Source texts of formatted documents
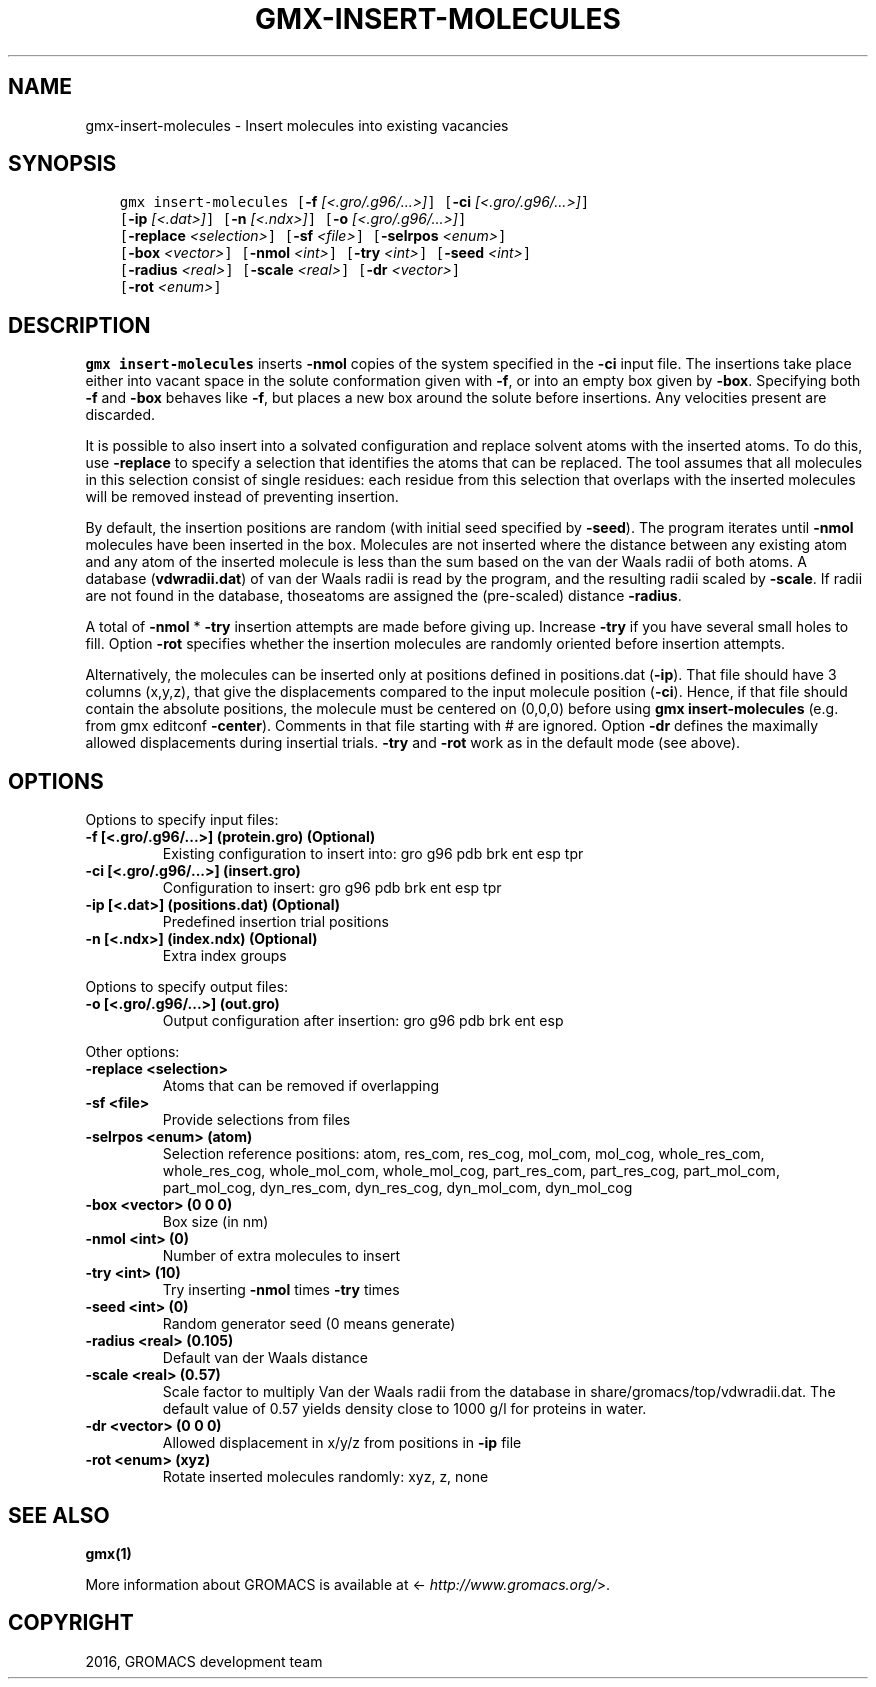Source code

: .\" Man page generated from reStructuredText.
.
.TH "GMX-INSERT-MOLECULES" "1" "Aug 04, 2016" "2016" "GROMACS"
.SH NAME
gmx-insert-molecules \- Insert molecules into existing vacancies
.
.nr rst2man-indent-level 0
.
.de1 rstReportMargin
\\$1 \\n[an-margin]
level \\n[rst2man-indent-level]
level margin: \\n[rst2man-indent\\n[rst2man-indent-level]]
-
\\n[rst2man-indent0]
\\n[rst2man-indent1]
\\n[rst2man-indent2]
..
.de1 INDENT
.\" .rstReportMargin pre:
. RS \\$1
. nr rst2man-indent\\n[rst2man-indent-level] \\n[an-margin]
. nr rst2man-indent-level +1
.\" .rstReportMargin post:
..
.de UNINDENT
. RE
.\" indent \\n[an-margin]
.\" old: \\n[rst2man-indent\\n[rst2man-indent-level]]
.nr rst2man-indent-level -1
.\" new: \\n[rst2man-indent\\n[rst2man-indent-level]]
.in \\n[rst2man-indent\\n[rst2man-indent-level]]u
..
.SH SYNOPSIS
.INDENT 0.0
.INDENT 3.5
.sp
.nf
.ft C
gmx insert\-molecules [\fB\-f\fP \fI[<.gro/.g96/...>]\fP] [\fB\-ci\fP \fI[<.gro/.g96/...>]\fP]
             [\fB\-ip\fP \fI[<.dat>]\fP] [\fB\-n\fP \fI[<.ndx>]\fP] [\fB\-o\fP \fI[<.gro/.g96/...>]\fP]
             [\fB\-replace\fP \fI<selection>\fP] [\fB\-sf\fP \fI<file>\fP] [\fB\-selrpos\fP \fI<enum>\fP]
             [\fB\-box\fP \fI<vector>\fP] [\fB\-nmol\fP \fI<int>\fP] [\fB\-try\fP \fI<int>\fP] [\fB\-seed\fP \fI<int>\fP]
             [\fB\-radius\fP \fI<real>\fP] [\fB\-scale\fP \fI<real>\fP] [\fB\-dr\fP \fI<vector>\fP]
             [\fB\-rot\fP \fI<enum>\fP]
.ft P
.fi
.UNINDENT
.UNINDENT
.SH DESCRIPTION
.sp
\fBgmx insert\-molecules\fP inserts \fB\-nmol\fP copies of the system specified in
the \fB\-ci\fP input file. The insertions take place either into
vacant space in the solute conformation given with \fB\-f\fP, or
into an empty box given by \fB\-box\fP\&. Specifying both \fB\-f\fP
and \fB\-box\fP behaves like \fB\-f\fP, but places a new box
around the solute before insertions. Any velocities present are
discarded.
.sp
It is possible to also insert into a solvated configuration and
replace solvent atoms with the inserted atoms. To do this, use
\fB\-replace\fP to specify a selection that identifies the atoms
that can be replaced. The tool assumes that all molecules in this
selection consist of single residues: each residue from this
selection that overlaps with the inserted molecules will be removed
instead of preventing insertion.
.sp
By default, the insertion positions are random (with initial seed
specified by \fB\-seed\fP). The program iterates until \fB\-nmol\fP
molecules have been inserted in the box. Molecules are not inserted
where the distance between any existing atom and any atom of the
inserted molecule is less than the sum based on the van der Waals
radii of both atoms. A database (\fBvdwradii.dat\fP) of van der
Waals radii is read by the program, and the resulting radii scaled
by \fB\-scale\fP\&. If radii are not found in the database, thoseatoms are assigned the (pre\-scaled) distance \fB\-radius\fP\&.
.sp
A total of \fB\-nmol\fP * \fB\-try\fP insertion attempts are made
before giving up. Increase \fB\-try\fP if you have several small
holes to fill. Option \fB\-rot\fP specifies whether the insertion
molecules are randomly oriented before insertion attempts.
.sp
Alternatively, the molecules can be inserted only at positions defined in
positions.dat (\fB\-ip\fP). That file should have 3 columns (x,y,z),
that give the displacements compared to the input molecule position
(\fB\-ci\fP). Hence, if that file should contain the absolute
positions, the molecule must be centered on (0,0,0) before using
\fBgmx insert\-molecules\fP (e.g. from gmx editconf \fB\-center\fP).
Comments in that file starting with # are ignored. Option \fB\-dr\fP
defines the maximally allowed displacements during insertial trials.
\fB\-try\fP and \fB\-rot\fP work as in the default mode (see above).
.SH OPTIONS
.sp
Options to specify input files:
.INDENT 0.0
.TP
.B \fB\-f\fP [<.gro/.g96/...>] (protein.gro) (Optional)
Existing configuration to insert into: gro g96 pdb brk ent esp tpr
.TP
.B \fB\-ci\fP [<.gro/.g96/...>] (insert.gro)
Configuration to insert: gro g96 pdb brk ent esp tpr
.TP
.B \fB\-ip\fP [<.dat>] (positions.dat) (Optional)
Predefined insertion trial positions
.TP
.B \fB\-n\fP [<.ndx>] (index.ndx) (Optional)
Extra index groups
.UNINDENT
.sp
Options to specify output files:
.INDENT 0.0
.TP
.B \fB\-o\fP [<.gro/.g96/...>] (out.gro)
Output configuration after insertion: gro g96 pdb brk ent esp
.UNINDENT
.sp
Other options:
.INDENT 0.0
.TP
.B \fB\-replace\fP <selection>
Atoms that can be removed if overlapping
.TP
.B \fB\-sf\fP <file>
Provide selections from files
.TP
.B \fB\-selrpos\fP <enum> (atom)
Selection reference positions: atom, res_com, res_cog, mol_com, mol_cog, whole_res_com, whole_res_cog, whole_mol_com, whole_mol_cog, part_res_com, part_res_cog, part_mol_com, part_mol_cog, dyn_res_com, dyn_res_cog, dyn_mol_com, dyn_mol_cog
.TP
.B \fB\-box\fP <vector> (0 0 0)
Box size (in nm)
.TP
.B \fB\-nmol\fP <int> (0)
Number of extra molecules to insert
.TP
.B \fB\-try\fP <int> (10)
Try inserting \fB\-nmol\fP times \fB\-try\fP times
.TP
.B \fB\-seed\fP <int> (0)
Random generator seed (0 means generate)
.TP
.B \fB\-radius\fP <real> (0.105)
Default van der Waals distance
.TP
.B \fB\-scale\fP <real> (0.57)
Scale factor to multiply Van der Waals radii from the database in share/gromacs/top/vdwradii.dat. The default value of 0.57 yields density close to 1000 g/l for proteins in water.
.TP
.B \fB\-dr\fP <vector> (0 0 0)
Allowed displacement in x/y/z from positions in \fB\-ip\fP file
.TP
.B \fB\-rot\fP <enum> (xyz)
Rotate inserted molecules randomly: xyz, z, none
.UNINDENT
.SH SEE ALSO
.sp
\fBgmx(1)\fP
.sp
More information about GROMACS is available at <\fI\%http://www.gromacs.org/\fP>.
.SH COPYRIGHT
2016, GROMACS development team
.\" Generated by docutils manpage writer.
.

**TASK DIRECTIONS**
Up to and including the line that contains "into an empty", print the records above exactly from their first line, without any pictures.

**ANSWER TO THIS TASK**
Source code

: .\" Man page generated from reStructuredText.
.
.TH "GMX-INSERT-MOLECULES" "1" "Aug 04, 2016" "2016" "GROMACS"
.SH NAME
gmx-insert-molecules \- Insert molecules into existing vacancies
.
.nr rst2man-indent-level 0
.
.de1 rstReportMargin
\\$1 \\n[an-margin]
level \\n[rst2man-indent-level]
level margin: \\n[rst2man-indent\\n[rst2man-indent-level]]
-
\\n[rst2man-indent0]
\\n[rst2man-indent1]
\\n[rst2man-indent2]
..
.de1 INDENT
.\" .rstReportMargin pre:
. RS \\$1
. nr rst2man-indent\\n[rst2man-indent-level] \\n[an-margin]
. nr rst2man-indent-level +1
.\" .rstReportMargin post:
..
.de UNINDENT
. RE
.\" indent \\n[an-margin]
.\" old: \\n[rst2man-indent\\n[rst2man-indent-level]]
.nr rst2man-indent-level -1
.\" new: \\n[rst2man-indent\\n[rst2man-indent-level]]
.in \\n[rst2man-indent\\n[rst2man-indent-level]]u
..
.SH SYNOPSIS
.INDENT 0.0
.INDENT 3.5
.sp
.nf
.ft C
gmx insert\-molecules [\fB\-f\fP \fI[<.gro/.g96/...>]\fP] [\fB\-ci\fP \fI[<.gro/.g96/...>]\fP]
             [\fB\-ip\fP \fI[<.dat>]\fP] [\fB\-n\fP \fI[<.ndx>]\fP] [\fB\-o\fP \fI[<.gro/.g96/...>]\fP]
             [\fB\-replace\fP \fI<selection>\fP] [\fB\-sf\fP \fI<file>\fP] [\fB\-selrpos\fP \fI<enum>\fP]
             [\fB\-box\fP \fI<vector>\fP] [\fB\-nmol\fP \fI<int>\fP] [\fB\-try\fP \fI<int>\fP] [\fB\-seed\fP \fI<int>\fP]
             [\fB\-radius\fP \fI<real>\fP] [\fB\-scale\fP \fI<real>\fP] [\fB\-dr\fP \fI<vector>\fP]
             [\fB\-rot\fP \fI<enum>\fP]
.ft P
.fi
.UNINDENT
.UNINDENT
.SH DESCRIPTION
.sp
\fBgmx insert\-molecules\fP inserts \fB\-nmol\fP copies of the system specified in
the \fB\-ci\fP input file. The insertions take place either into
vacant space in the solute conformation given with \fB\-f\fP, or
into an empty box given by \fB\-box\fP\&. Specifying both \fB\-f\fP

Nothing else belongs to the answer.